Byte contre bit

Publié le par Yves-André Samère

Vous n’êtes pas convaincu que les marchands de téléphone et d’Internet vous roulent ? C’est peut-être que vous possédez quelques points communs avec la majorité de la population française. Excusez-moi d’avance si je parais un peu désobligeant, mais ça n’a rien de personnel, car je me borne à constater que les neuf-dixièmes des Français ont perdu toute notion d’orthographe, et qu’en outre, ils délaissent de plus en plus les majuscules : voyez les messages que vous recevez, ils sont le plus souvent entièrement rédigés en minuscules ! Faut comprendre, appuyer sur la touche <Maj> de son clavier, c’est fastidieux, voire épuisant. Il est donc normal qu’on ne fasse plus la différence entre « b » et « B ». Vous ne me suivez pas ? J’explique.

En informatique, toutes les données sont codées en chiffres binaires, sous la forme d’une succession de bits (abréviation de binary digit, soit « chiffre binaire » – en clair, 0 ou 1 uniquement). C’est le seul langage que l’ordinateur puisse utiliser, puisqu’il fonctionne avec de l’électricité et que ce fluide n’a que deux états : soit le courant passe, et cela est interprété comme 1, soit il ne passe pas, et cela équivaut à 0. On n’a rien trouvé de mieux, de plus simple, de plus rapide. Mais ces suites interminables de zéros et de uns seraient incompréhensibles si on ne les groupait pas, ce que l’on fait par paquets de huit, appelés octets. Donc un octet, c’est huit bits. Or, admirez le hasard, en anglais, octet se dit byte (prononcez « baïte »), ce qui ressemble assez à bit pour que les gens qui ne sont pas au courant ou ignorent l’orthographe, surtout l’anglaise – donc la majorité des Français, vous voyez que j’y reviens – confondent les deux. Il a donc été convenu que les abréviations seraient b pour bit et B pour byte. De sorte que 1 B = 8 b.

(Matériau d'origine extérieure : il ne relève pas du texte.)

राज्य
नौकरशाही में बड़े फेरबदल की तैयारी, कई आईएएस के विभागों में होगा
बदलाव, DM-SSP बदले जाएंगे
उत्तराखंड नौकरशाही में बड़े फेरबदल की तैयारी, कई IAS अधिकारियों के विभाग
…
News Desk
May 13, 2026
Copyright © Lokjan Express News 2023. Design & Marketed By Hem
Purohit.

Inévitablement, les marchands de soupe qui vous vendent votre connexion à Internet se sont engouffrés dans cette brèche, et lorsqu’ils font la publicité de leurs débits mirifiques, ils escomptent bien, lorsqu’ils annoncent un débit de, par exemple, 100 Mb par seconde, que vous croirez qu’il s’agit de cent millions d’octets par seconde (100 MB), alors que ce seront cent millions de bits, huit fois moins par conséquent.

Des tas de sites permettent de mesurer votre débit réel. Faites l’expérience, et vous verrez bien. L’escroquerie est évidente.